■ Data supplied ■
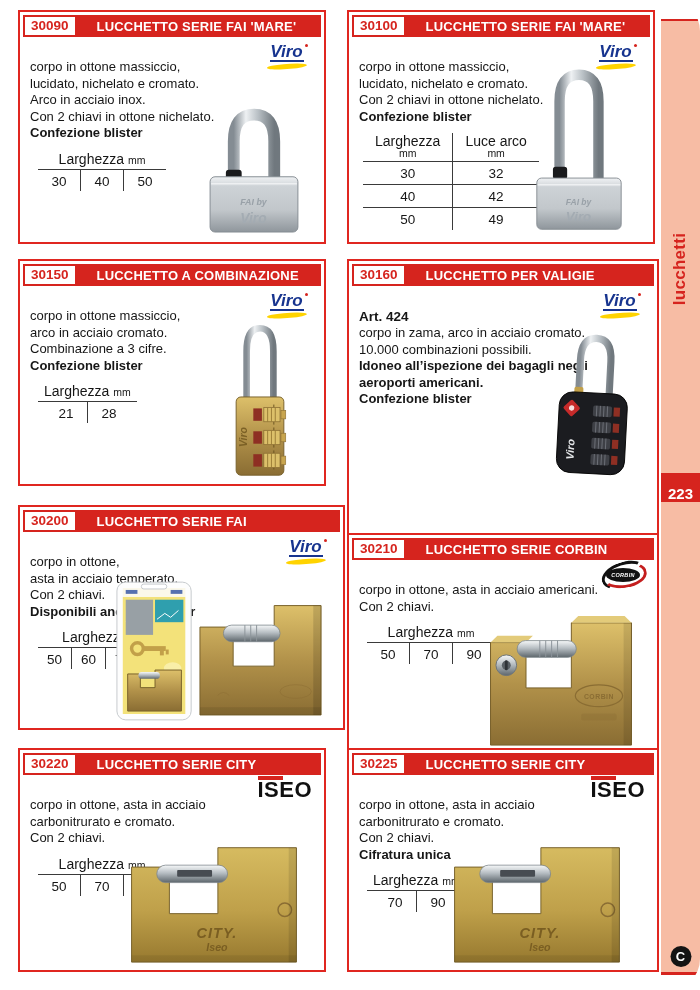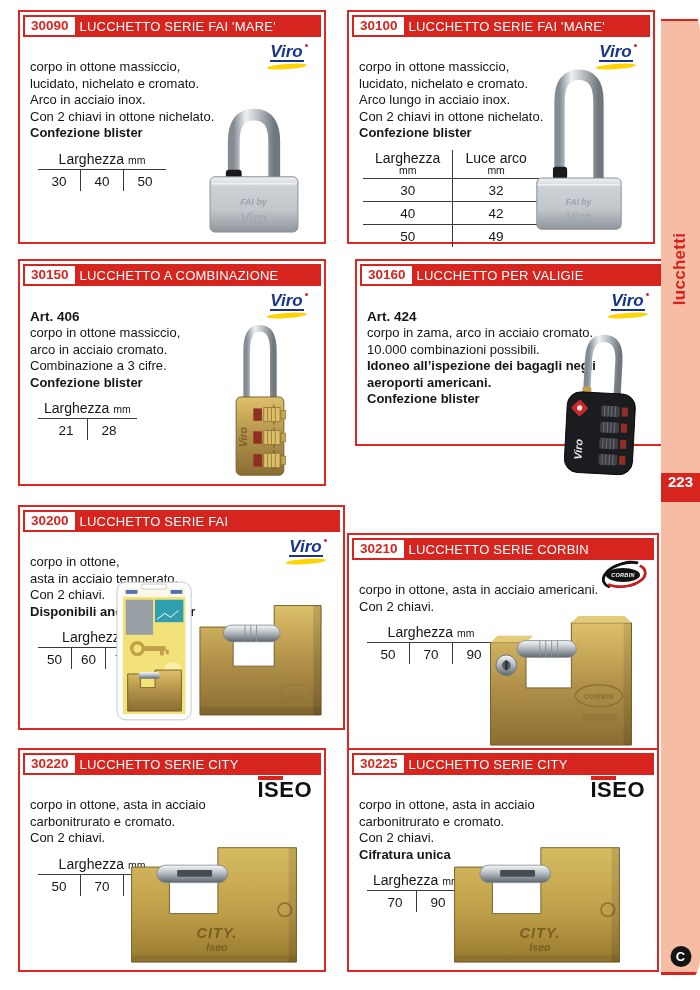--- a/index.html
+++ b/index.html
@@ -2,21 +2,21 @@
 <html><head>
 <meta charset="utf-8">
 <style>
   html,body{margin:0;padding:0;background:#fff;}
   .page{position:relative;width:700px;height:990px;background:#fff;overflow:hidden;
         font-family:"Liberation Sans",sans-serif;color:#161616;border-radius:31px;}
   .cell{position:absolute;box-sizing:border-box;border:2px solid #e02620;background:#fff;}
   .cellhead{margin:3px 3px 0 3px;background:#d6241e;height:22px;display:flex;align-items:center;}
   .codebox{background:#fff;color:#d6241e;font-weight:bold;font-size:13.5px;line-height:18px;
            padding:0 6px;margin-left:2px;}
-  .ctitle{color:#fff;font-weight:normal;font-size:13px;margin-left:5px;white-space:nowrap;letter-spacing:.2px;}
+  .ctitle{color:#fff;font-weight:bold;font-size:13px;margin-left:22px;white-space:nowrap;letter-spacing:.2px;}
   .cellbody{position:relative;padding:22px 8px 0 10px;font-size:13px;}
   .desc div{line-height:16.5px;white-space:nowrap;}
   .desc .wrap{white-space:normal;max-width:252px;}
   .b{font-weight:bold;}
   .art{font-weight:bold;font-size:13.5px;line-height:17px;}
   
   .tbl1{display:inline-block;margin:9px 0 0 8px;text-align:center;}
   .tbl1 .hd{font-size:14px;padding:0 6px 2px;border-bottom:1.6px solid #3a3a3a;}
   .tbl1 .hd small{font-size:10.5px;}
   .tbl1 .vals{display:flex;justify-content:center;}
@@ -53,21 +53,21 @@
   .emw{font-style:italic;font-weight:bold;font-size:12px;fill:#e6e8ea;text-anchor:middle;}
   .emc{font-weight:bold;font-size:7px;fill:#8a6d33;text-anchor:middle;letter-spacing:.5px;}
   .emcity{font-style:italic;font-weight:bold;font-size:15px;fill:#7a5e22;text-anchor:middle;letter-spacing:1px;}
   .emiseo{font-style:italic;font-weight:bold;font-size:11px;fill:#7a5e22;text-anchor:middle;}
   
   .sidebar{position:absolute;left:661px;top:19px;width:39px;height:956px;background:#f7bca4;
            border-top:2px solid #d6241e;border-bottom:3px solid #d6241e;box-sizing:border-box;}
   .side-label{position:absolute;top:238px;left:-31px;width:100px;text-align:center;transform:rotate(-90deg);
               color:#d6241e;font-weight:bold;font-size:17px;letter-spacing:.3px;}
   .page-badge{position:absolute;top:452px;left:0;right:0;height:29px;background:#d6241e;color:#fff;
-              font-weight:bold;font-size:15px;display:flex;align-items:flex-start;padding-left:7px;box-sizing:border-box;}
+              font-weight:bold;font-size:15px;display:flex;align-items:flex-end;padding-left:7px;box-sizing:border-box;}
   .c-logo{position:absolute;bottom:5px;left:50%;transform:translateX(-50%);width:21px;height:21px;border-radius:50%;
           background:#141414;color:#fff;font-weight:bold;font-size:13px;display:flex;align-items:center;justify-content:center;}
 </style>
 </head>
 <body>
 
 <div class="page">
 
 <svg width="0" height="0" style="position:absolute" aria-hidden="true">
   <defs>
@@ -139,21 +139,20 @@
 
 <section class="cell" style="left:347px;top:10px;width:308px;height:234px">
   <header class="cellhead">
     <span class="codebox">30100</span>
     <span class="ctitle">LUCCHETTO SERIE FAI 'MARE'</span>
   </header>
   <div class="cellbody">
     <div class="desc">
       <div>corpo in ottone massiccio,</div>
       <div>lucidato, nichelato e cromato.</div>
-      <div>Arco lungo in acciaio inox.</div>
       <div>Con 2 chiavi in ottone nichelato.</div>
       <div class="b">Confezione blister</div>
     </div>
     <table class="tbl2">
       <thead>
             <tr>
         <th><span>Larghezza</span><small>mm</small></th>
         <th class="c2"><span>Luce arco</span><small>mm</small></th>
       </tr>
           </thead>
@@ -186,21 +185,20 @@
     <text class="em2" x="57" y="178">Viro</text>
   </svg>
 </section>
 
 <section class="cell" style="left:18px;top:259px;width:308px;height:227px">
   <header class="cellhead">
     <span class="codebox">30150</span>
     <span class="ctitle">LUCCHETTO A COMBINAZIONE</span>
   </header>
   <div class="cellbody">
-    <div class="art">Art. 406</div>
     <div class="desc">
       <div>corpo in ottone massiccio,</div>
       <div>arco in acciaio cromato.</div>
       <div>Combinazione a 3 cifre.</div>
       <div class="b">Confezione blister</div>
     </div>
     <div class="tbl1">
       <div class="hd"><span>Larghezza</span> <small>mm</small></div>
       <div class="vals">
         <span>21</span>
@@ -227,21 +225,21 @@
           <rect x="67" y="126" width="5" height="9" fill="#c8a54e" stroke="#8a6d33" stroke-width=".6"></rect>
       <rect x="38" y="148" width="9" height="13" fill="#8e2f23"></rect>
           <rect x="49" y="147" width="17" height="15" fill="#dcc06a" stroke="#8a6d33" stroke-width=".8"></rect>
           <path d="M53 147 v15 M57 147 v15 M61 147 v15" stroke="#9a7c35" stroke-width="1"></path>
           <rect x="67" y="150" width="5" height="9" fill="#c8a54e" stroke="#8a6d33" stroke-width=".6"></rect>
     </g>
     <text class="emv" transform="rotate(-90 31 130)" x="31" y="130">Viro</text>
   </svg>
 </section>
 
-<section class="cell" style="left:355px;top:259px;width:312px;height:187px">
+<section class="cell" style="left:347px;top:259px;width:312px;height:276px">
   <header class="cellhead">
     <span class="codebox">30160</span>
     <span class="ctitle">LUCCHETTO PER VALIGIE</span>
   </header>
   <div class="cellbody">
     <div class="art">Art. 424</div>
     <div class="desc">
       <div>corpo in zama, arco in acciaio cromato.</div>
       <div>10.000 combinazioni possibili.</div>
       <div class="b wrap">Idoneo all’ispezione dei bagagli negli aeroporti americani.</div>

■ Task prompt ■
Retype, exactly as written, each line from the one containing "147 v15 M57" through the last line of the listing above, and leave out all other lines.

■ Finished exercise ■
           <path d="M53 147 v15 M57 147 v15 M61 147 v15" stroke="#9a7c35" stroke-width="1"></path>
           <rect x="67" y="150" width="5" height="9" fill="#c8a54e" stroke="#8a6d33" stroke-width=".6"></rect>
     </g>
     <text class="emv" transform="rotate(-90 31 130)" x="31" y="130">Viro</text>
   </svg>
 </section>
 
-<section class="cell" style="left:355px;top:259px;width:312px;height:187px">
+<section class="cell" style="left:347px;top:259px;width:312px;height:276px">
   <header class="cellhead">
     <span class="codebox">30160</span>
     <span class="ctitle">LUCCHETTO PER VALIGIE</span>
   </header>
   <div class="cellbody">
     <div class="art">Art. 424</div>
     <div class="desc">
       <div>corpo in zama, arco in acciaio cromato.</div>
       <div>10.000 combinazioni possibili.</div>
       <div class="b wrap">Idoneo all’ispezione dei bagagli negli aeroporti americani.</div>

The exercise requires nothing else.